Makayla Barker ’20 is the issue based coordinator for economic justice at the CEC and coordinates most food justice volunteer opportunities for Macalester students.
“I do a lot of food justice work because that seems to be very popular among Macalester students, so like any organization that’s working for affordable housing or food are generally the organizations I try to get involved with,” she said.
Besides Second Harvest, which usually only sees one-time volunteer opportunities due to transportation logistics, Barker shared a host of other local community engagement options for Macalester students and groups.
“In the fall, usually, we have an opportunity with Neighborhood House where students can go to the farmer’s market on a weekly basis. [They] collect the leftover food that wasn’t sold at the farmer’s market that vendors are willing to donate,” she said. “Then they package that up. They bring it to Neighborhood House, and they stock the food shelf there.”
Tulu also mentioned a new opportunity — Open Arms — that is being run through the health and wellness issue area.
Open Arms is a Minnesota nonprofit which “grows, prepares and delivers free, delicious, medically-tailored meals to people living with life-threatening illnesses in the greater Twin Cities area,” Tulu wrote in her January newsletter on health and wellness opportunities.
In addition to these opportunities, Macalester runs the Gary Erickson Empty Bowls Fundraiser every year which raises money and awareness around local food insecurity and hunger issues. This year the money raised during the event on March 29 will benefit the Hallie Q. Brown Community Center in the Rondo neighborhood.
“[Empty Bowls] is a fundraiser around the intersection of economic justice and food and art with the bowls,” Johnson added
The CEC works with the Hallie Q. Brown Community Center in other ways as well.
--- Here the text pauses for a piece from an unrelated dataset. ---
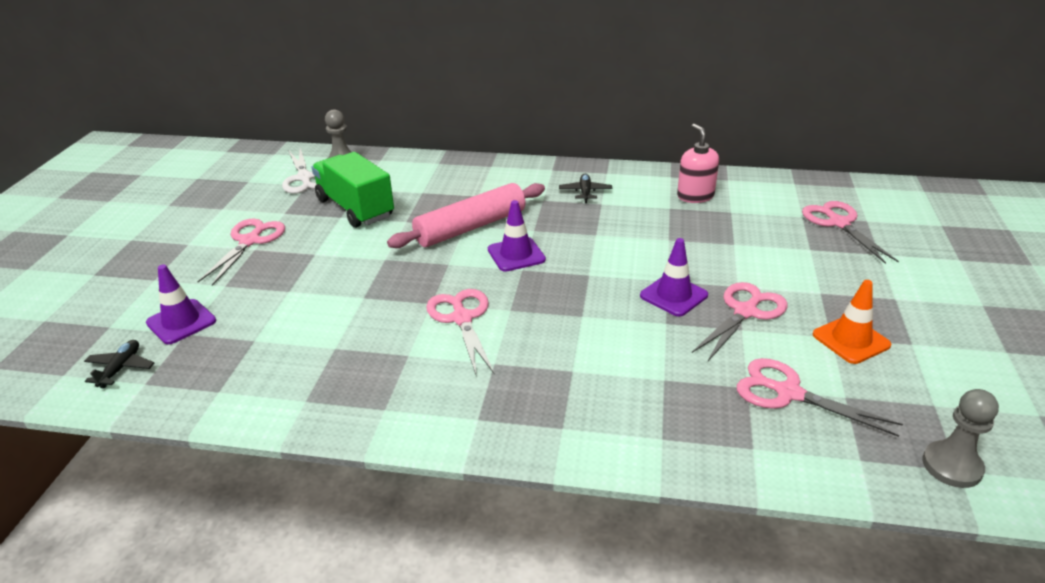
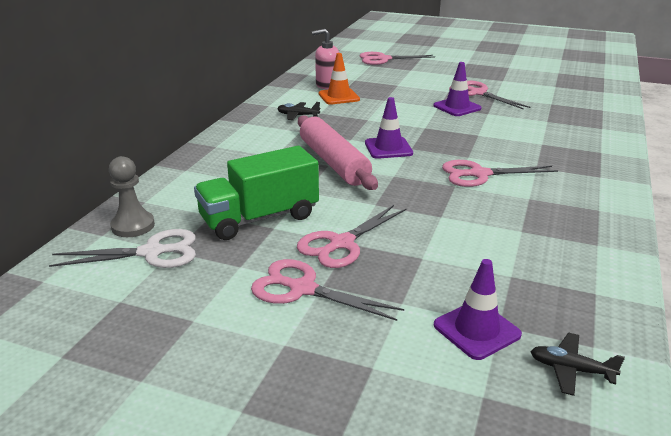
camera: 80 degrees left, 5 degrees down
(788, 393) = (555, 96): pink scissors -> pink scissors (341, 243)
(851, 340) = (506, 77): orange traffic cone -> orange traffic cone (339, 97)
(952, 466) = (602, 78): grey pawn -> none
“In the past we’ve done a collaboration with MacSHARE, so students who are attending MacSHARE sales can buy extra produce there and then we’ll donate it to Hallie Q. Brown. [It]’s a community development organization. But they also have a food shelf, and they’re just a couple of miles from here in St. Paul,” Barker said. “So that’s a food pantry that would service Macalester students if they didn’t live on Macalester’s campus.”
The CEC and MacSHARE collaborated last semester as well for the sustainability dinner during Macalester’s Hunger and Homelessness Week in Nov., which benefited Second Harvest. MacSHARE is the student-run bulk buying grocery group which runs sales in the Janet Wallace Art Commons throughout the semester.
“We did, in the fall this year, a lot of one time events for hunger and homeless awareness,” Barker said. “One of the events we did was we made a fall sustainable dinner so local produce sourced from MacSHARE that was also seasonal. Then we had students and faculty come — and there was a suggested donation to Second Harvest — for soup and salad and bread.”
Barker is also organizing a one-time event this semester called “Burst the Bubble.” It will happen on Feb. 29, and will include many one-time volunteering opportunities for students who are interested in getting more involved with the larger Twin Cities community. One option will be Second Harvest.
There are many ways for students interested in food justice and more to get involved.
“I would either stop in or use the CEC at Macalester email, and we can figure out who’s the person who’s focused on things you’re interested in and what opportunities are going on right now,” Johnson said. “I think that using the general CEC email or stopping in at the third floor of Markim [Hall] is the best way to find out what possibilities there are.”